A Worldcoin, startup de criptomoedas que faz escaneamento ocular e foi fundada pelo CEO da OpenAI, Sam Altman, está em busca de um investidor líder para sua última rodada de financiamento.
A startup está em discussões com investidores endinheirados, incluindo fundos soberanos, sobre liderar outra captação de recursos, de acordo com duas pessoas com conhecimento direto do assunto. Ela está buscando levantar até US$ 120 milhões em uma avaliação de US$ 3 bilhões — a mesma avaliação que levantou no ano passado — de acordo com uma dessas pessoas. A rodada será estruturada como uma venda de ações mais warrants de token, eles acrescentaram.
A Worldcoin não respondeu a um pedido de comentário.
O aumento ocorre em meio ao sucesso espetacular do ChaptGPT, a interface de linguagem natural desenvolvida por outro empreendimento de Altman, a OpenAI. O Wall Street Journal noticiou em 5 de janeiro que a OpenAI havia conversado com investidores sobre uma venda de ações que a avaliaria em US$ 29 bilhões. A Microsoft está considerando um investimento de US$ 10 bilhões na empresa.
Altman, que além de fundar a OpenAI foi presidente da aceleradora de startups Y Combinator, foi cofundador da Worldcoin em 2020. A startup inicialmente esperava que sua criptomoeda, de mesmo nome, se tornasse a infraestrutura global para uma renda básica universal. O modelo da Worldcoin envolve o uso dos chamados Orbs para escanear a íris de uma pessoa em busca de "prova de identidade", como Altman já havia dito em entrevistas.
Tecnologia de escaneamento do globo ocular
Ao revelar a tecnologia Orb em outubro de 2021, a startup já havia garantido uma avaliação de US$ 1 bilhão graças a uma arrecadação de US$ 25 milhões envolvendo Andreessen Horowitz (a16z), Coinbase Ventures, Digital Currency Group e investidores anjos, incluindo Sam Bankman-Fried, o agora desonrado CEO da falida bolsa de criptomoedas FTX.
A tecnologia de escaneamento ocular atraiu críticas de defensores da privacidade, como Edward Snowden.

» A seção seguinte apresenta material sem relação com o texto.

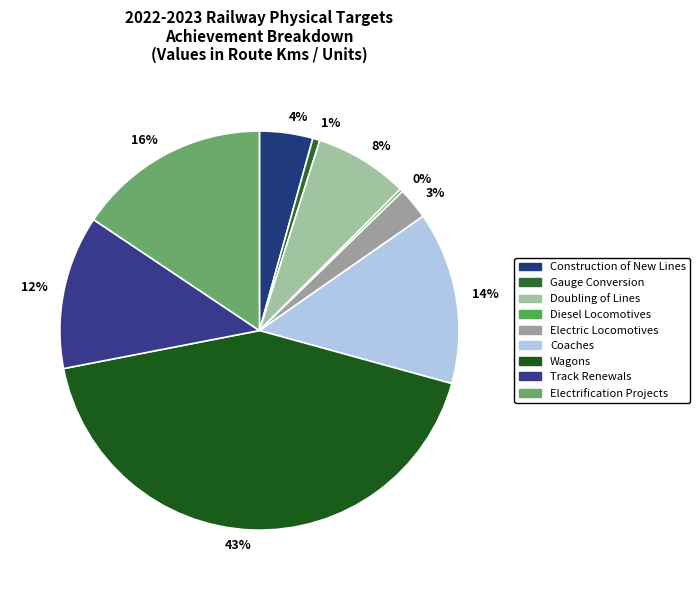

To the nearest percent, what percentage of the pie is Gauge Conversion?

1%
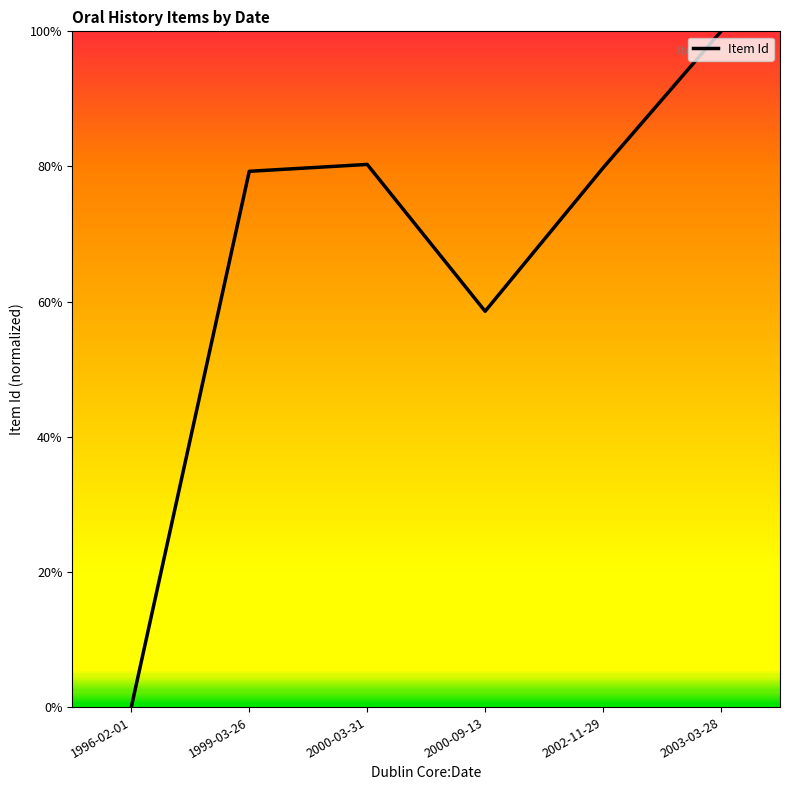

Is it true that the value at 2000-03-31 is 45.5?

False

Mas Altman afirmou na época que as informações biométricas coletadas pela Worldcoin não são armazenadas nem vinculadas à identidade de uma pessoa. A Worldcoin captou outros US$ 100 milhões da Khosla Ventures e da a16z em março de 2022, com uma avaliação de US$ 3 bilhões, de acordo com o The Information.
O objetivo da startup é distribuir seu token — com lançamento previsto para o primeiro semestre deste ano — para o maior número possível de pessoas ao redor do mundo. Segundo seu site, a empresa já conta com cerca de 1,2 milhão de cadastros até o momento.